Data in this exercise »

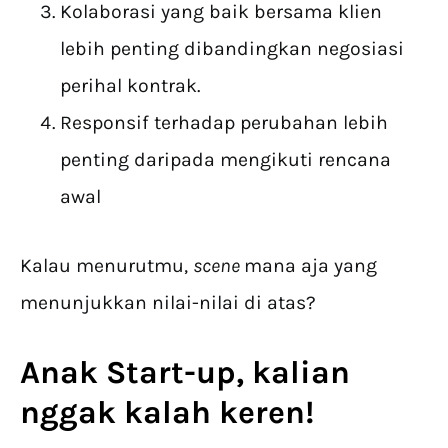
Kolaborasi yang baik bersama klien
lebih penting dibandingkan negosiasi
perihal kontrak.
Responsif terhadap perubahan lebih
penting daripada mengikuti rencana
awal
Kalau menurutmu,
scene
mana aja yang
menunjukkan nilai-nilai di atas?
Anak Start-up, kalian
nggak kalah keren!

* * *

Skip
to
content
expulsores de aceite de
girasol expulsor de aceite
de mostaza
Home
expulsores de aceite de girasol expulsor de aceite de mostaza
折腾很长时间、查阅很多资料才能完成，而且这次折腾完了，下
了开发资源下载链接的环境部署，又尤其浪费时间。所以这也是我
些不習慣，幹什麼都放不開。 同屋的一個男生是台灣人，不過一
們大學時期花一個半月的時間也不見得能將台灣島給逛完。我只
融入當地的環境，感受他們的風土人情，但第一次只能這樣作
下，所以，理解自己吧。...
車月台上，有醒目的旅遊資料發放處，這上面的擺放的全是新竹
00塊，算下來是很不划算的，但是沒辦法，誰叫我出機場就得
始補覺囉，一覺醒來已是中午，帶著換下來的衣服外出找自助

About this exercise »
Swap "klien" for "pelanggan" in the lines between the one holding "Kolaborasi yang baik bersama klien" and the one holding "nggak kalah keren!", inclusive, and give back only those lines with everything else left unchanged.

Task result »
Kolaborasi yang baik bersama pelanggan
lebih penting dibandingkan negosiasi
perihal kontrak.
Responsif terhadap perubahan lebih
penting daripada mengikuti rencana
awal
Kalau menurutmu,
scene
mana aja yang
menunjukkan nilai-nilai di atas?
Anak Start-up, kalian
nggak kalah keren!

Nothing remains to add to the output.